Political debates during droughts in California tend to center on “farmers vs. fish,” leaving out the important role of migratory birds in our economy and environment.
The wetlands of Central California form part of a critical bird migration route known as the Pacific Flyway, which stretches from Alaska to Chile. Millions of migratory water birds – including ducks, geese, terns, shorebirds and many others – depend on California’s wetlands for water, food and habitat during their long migration and throughout winter.
Migratory water birds play a vital role in California’s environment, but they are also a critical part of our economy. Tourists, bird watchers and hunters add millions of dollars to our state every year. A sample of two Central Valley wetlands alone in 2011 generated nearly $8 million that was spent in local communities.
Our wetlands provide firsthand educational opportunities for youths and adults, a place for hunters to pursue their passion, and protecting wetland habitat is essential to maintaining the health of California’s environment. Wetlands play a crucial role in filtering water, trapping sediments and preventing erosion of stream and riverbanks, removing heavy metals from urban areas and helping protect properties from flooding. They also reduce flood damage during large storms, which will become more frequent and intense with climate change.

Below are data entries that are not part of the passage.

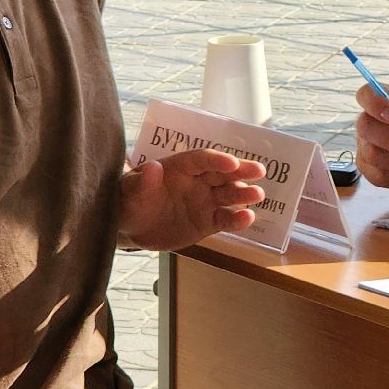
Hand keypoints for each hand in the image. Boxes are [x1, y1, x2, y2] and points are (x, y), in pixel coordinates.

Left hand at [118, 149, 264, 251]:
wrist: (132, 228)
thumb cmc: (129, 201)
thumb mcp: (129, 191)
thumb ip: (142, 181)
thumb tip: (153, 168)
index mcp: (180, 167)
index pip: (201, 160)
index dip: (217, 160)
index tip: (231, 163)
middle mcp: (197, 182)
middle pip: (222, 173)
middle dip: (241, 171)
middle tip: (259, 171)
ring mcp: (204, 202)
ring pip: (228, 195)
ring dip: (244, 194)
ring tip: (257, 195)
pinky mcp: (208, 223)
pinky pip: (225, 219)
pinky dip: (237, 220)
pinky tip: (248, 218)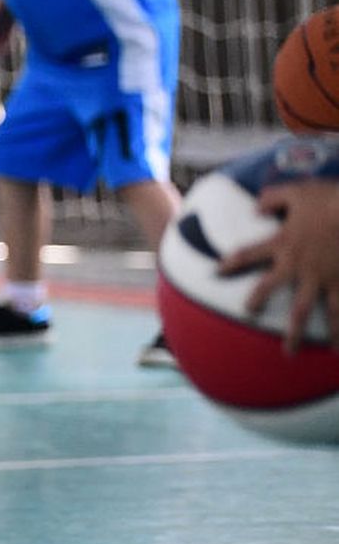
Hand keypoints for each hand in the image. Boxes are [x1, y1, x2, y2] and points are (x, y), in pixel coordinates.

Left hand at [217, 179, 338, 352]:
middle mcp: (297, 264)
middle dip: (256, 302)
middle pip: (270, 288)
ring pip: (304, 310)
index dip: (230, 263)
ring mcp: (321, 277)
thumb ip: (272, 198)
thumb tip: (256, 207)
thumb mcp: (297, 191)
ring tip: (289, 352)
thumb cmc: (330, 198)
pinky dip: (338, 332)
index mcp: (282, 242)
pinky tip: (336, 352)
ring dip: (296, 333)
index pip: (247, 254)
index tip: (217, 271)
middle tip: (248, 315)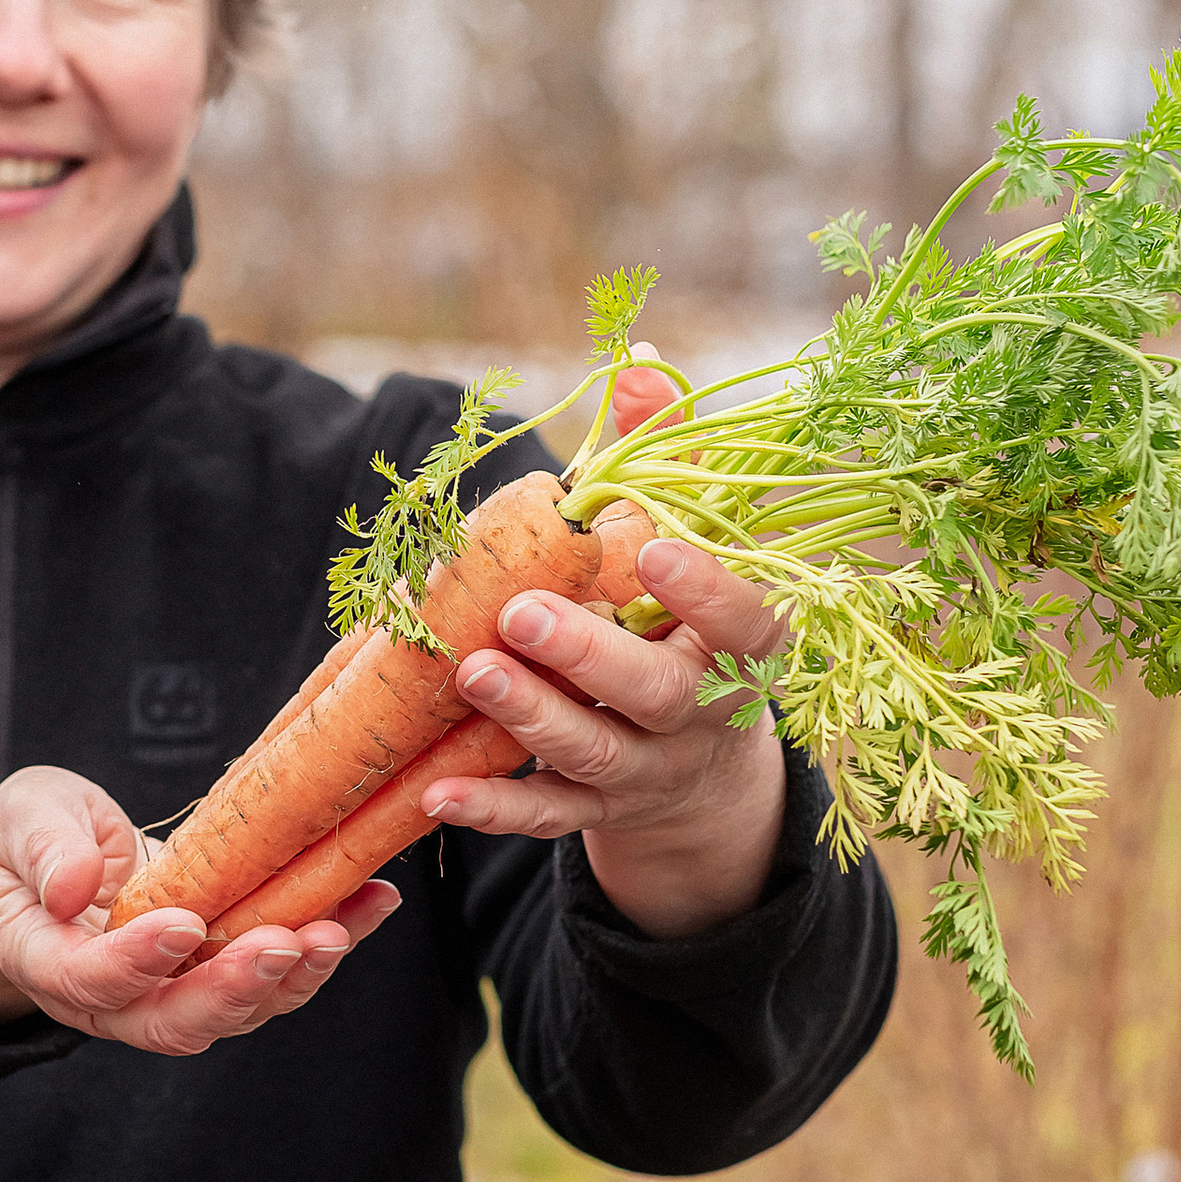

Congress passed laws to protect these vital wetlands more than 20 years ago, but the commitment has not been met.
Even before the drought, California had lost roughly 90 percent of its native wetlands. The Central Valley Project Improvement Act mandated that key wetland locations be protected and receive vital water allocations, but those allocations have been cut in recent years.
It is time for a change. California needs balanced policy solutions that protect fish, birds, families and farmers alike. Agricultural stakeholders, water managers, elected officials and citizens must work together to protect wetlands and migratory bird habitat for future generations. A coalition of conservation organizations including Audubon California, The Nature Conservancy, Point Blue Conservation Science, Ducks Unlimited and Defenders of Wildlife has come together to highlight the plight of these migratory water birds.
California’s water bond is a step in the right direction. It includes funding to meet the state’s obligations under the Central Valley Project Improvement Act, which will help ensure water for refuges. It also includes funding to help support habitat restoration and enhancement for migratory birds.
But we also need to ensure that the Bay Delta Conservation Plan includes consideration of full water delivery to refuges. Additionally, federal legislation, including Sen. Dianne Feinstein’s drought bill, should uphold environmental protections like the Endangered Species Act, and should not undermine the Central Valley Project Improvement Act.
As the debate over the state’s water resources intensifies due to drought and climate change, we must remember the important relationship between California and migratory water birds, which symbolize California’s rich natural history. It is up to us to protect these creatures as an important part of the wildlife legacy we leave to our children.